Monday, October 18, 2004
Pension Missiles

Like pensions, the decision to deploy of missiles at Fylingdales has been postponed until after the general election. The Labour government wishes to avoid reinforcing the perception of following America's lead. Such actions resurrect the slithering toves of the Cold War peace movement:

Reports over the weekend suggested that the Pentagon had asked Britain for permission to site interceptor missiles at the American-run early warning station at Fylingdales, North Yorkshire.

The government has tried to pour cold water on the story, but there is nevertheless a potentially damaging row looming over the possibility that a deal on the missiles could have been agreed between the two countries, without anyone outside a privileged inner circle being any the wiser.

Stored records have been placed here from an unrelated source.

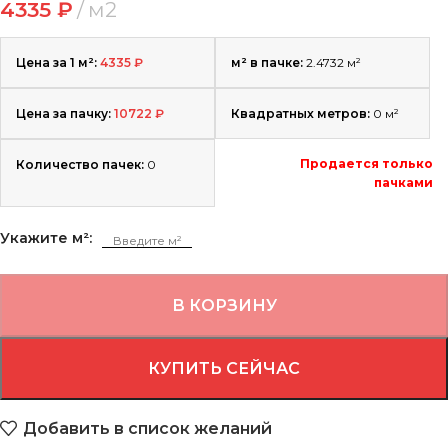
4335
₽
м2
Цена за 1 м²:
4335
₽
м² в пачке:
2.4732 м²
Цена за пачку:
10722
₽
Квадратных метров:
0
м²
Продается только
Количество пачек:
0
пачками
Укажите м²:
В КОРЗИНУ
КУПИТЬ СЕЙЧАС
Добавить в список желаний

If such a move had been permitted, there would be dark echoes of the Greenham Common days, when peace camps were set up outside the Berkshire USAF base to protest about the siting of cruise missiles on English soil.

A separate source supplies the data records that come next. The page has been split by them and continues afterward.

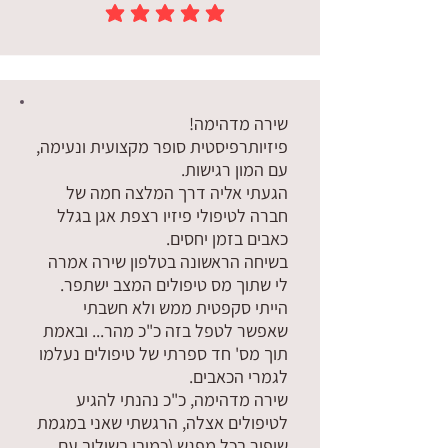
הדירוג הממוצא הוא 5 מתוך 5
שירה מדהימה!
פיזיותרפיסטית סופר מקצועית ונעימה,
עם המון רגישות.
הגעתי אליה דרך המלצה חמה של
חברה לטיפולי פיזיו רצפת אגן בגלל
כאבים בזמן יחסים.
בשיחה הראשונה בטלפון שירה אמרה
לי שתוך מס טיפולים המצב ישתפר.
הייתי סקפטית ממש ולא חשבתי
שאפשר לטפל בזה כ"כ מהר... ובאמת
תוך מס' חד ספרתי של טיפולים נעלמו
לגמרי הכאבים.
שירה מדהימה, כ"כ נהנתי להגיע
לטיפולים אצלה, הרגשתי שאני במגמת
שיפור בכל מפגש (כמובן בשילוב עם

The Cold War has come and gone ... but still America feels the need to rein in its allies for their assistance in helping to defend The 50 States.

This story sits uneasily with the assertions of Christopher Booker and Richard North this weekend that the special relationship was in danger, due to the increasing integration of European defence. The Fylingdales episode indicates that the Blair government still straddles the fence, aiming to act as a bridge between Europe and the United States.

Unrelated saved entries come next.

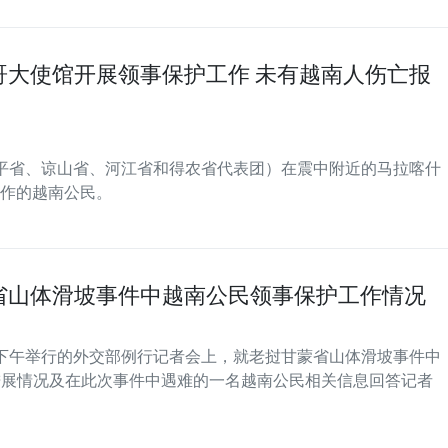
哥大使馆开展领事保护工作 未有越南人伤亡报
平省、谅山省、河江省和得农省代表团）在震中附近的马拉喀什
作的越南公民。
省山体滑坡事件中越南公民领事保护工作情况
日下午举行的外交部例行记者会上，就老挝甘蒙省山体滑坡事件中
进展情况及在此次事件中遇难的一名越南公民相关信息回答记者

The objective is the same but Blair has switched allies in Europe. At first, Blair attempted to reach his goals with the co-operation of Germany and France. The Iraqi War put an end to those hopes. Now, Blair has realised that a pro-American grouping may hold a majority or a blocking vote in European structures, and hopes to unify this loose collective under British leadership. This would explain his enthusiasm for the European Constitution, and his warnings against a 'hard core' integrationist avant-garde.

If the French understand that they may have to subordinate their foreign policy to an Atlanticist majority, this may prove an additional incentive towards the delinking and integration of the Rhineland quartet. The divisions over Iraq are proving longer-lasting than we anticipated.